MATERIAL TO PROCESS Start Marker

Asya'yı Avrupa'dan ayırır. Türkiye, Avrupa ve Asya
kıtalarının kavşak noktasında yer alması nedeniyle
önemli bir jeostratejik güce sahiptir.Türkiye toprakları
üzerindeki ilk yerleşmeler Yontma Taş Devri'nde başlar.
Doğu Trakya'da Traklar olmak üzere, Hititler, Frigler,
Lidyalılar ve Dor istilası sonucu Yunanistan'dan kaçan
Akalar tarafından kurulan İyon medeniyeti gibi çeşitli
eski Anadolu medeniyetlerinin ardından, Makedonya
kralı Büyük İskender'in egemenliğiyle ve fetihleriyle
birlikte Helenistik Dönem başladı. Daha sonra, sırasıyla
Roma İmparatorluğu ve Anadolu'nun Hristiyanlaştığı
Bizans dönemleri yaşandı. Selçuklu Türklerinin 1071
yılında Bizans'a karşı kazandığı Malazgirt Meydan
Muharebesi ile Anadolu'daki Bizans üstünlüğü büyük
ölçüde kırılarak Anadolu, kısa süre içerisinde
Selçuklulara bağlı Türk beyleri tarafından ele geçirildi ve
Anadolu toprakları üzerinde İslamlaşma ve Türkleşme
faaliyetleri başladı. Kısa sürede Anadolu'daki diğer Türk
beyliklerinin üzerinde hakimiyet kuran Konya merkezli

MATERIAL TO PROCESS End Marker

> _TASK REQUIREMENTS_
Retype the material above line for line, keeping its spelling, punctuation, and line breaks unchanged.

> _WORKED SOLUTION_
Asya'yı Avrupa'dan ayırır. Türkiye, Avrupa ve Asya
kıtalarının kavşak noktasında yer alması nedeniyle
önemli bir jeostratejik güce sahiptir.Türkiye toprakları
üzerindeki ilk yerleşmeler Yontma Taş Devri'nde başlar.
Doğu Trakya'da Traklar olmak üzere, Hititler, Frigler,
Lidyalılar ve Dor istilası sonucu Yunanistan'dan kaçan
Akalar tarafından kurulan İyon medeniyeti gibi çeşitli
eski Anadolu medeniyetlerinin ardından, Makedonya
kralı Büyük İskender'in egemenliğiyle ve fetihleriyle
birlikte Helenistik Dönem başladı. Daha sonra, sırasıyla
Roma İmparatorluğu ve Anadolu'nun Hristiyanlaştığı
Bizans dönemleri yaşandı. Selçuklu Türklerinin 1071
yılında Bizans'a karşı kazandığı Malazgirt Meydan
Muharebesi ile Anadolu'daki Bizans üstünlüğü büyük
ölçüde kırılarak Anadolu, kısa süre içerisinde
Selçuklulara bağlı Türk beyleri tarafından ele geçirildi ve
Anadolu toprakları üzerinde İslamlaşma ve Türkleşme
faaliyetleri başladı. Kısa sürede Anadolu'daki diğer Türk
beyliklerinin üzerinde hakimiyet kuran Konya merkezli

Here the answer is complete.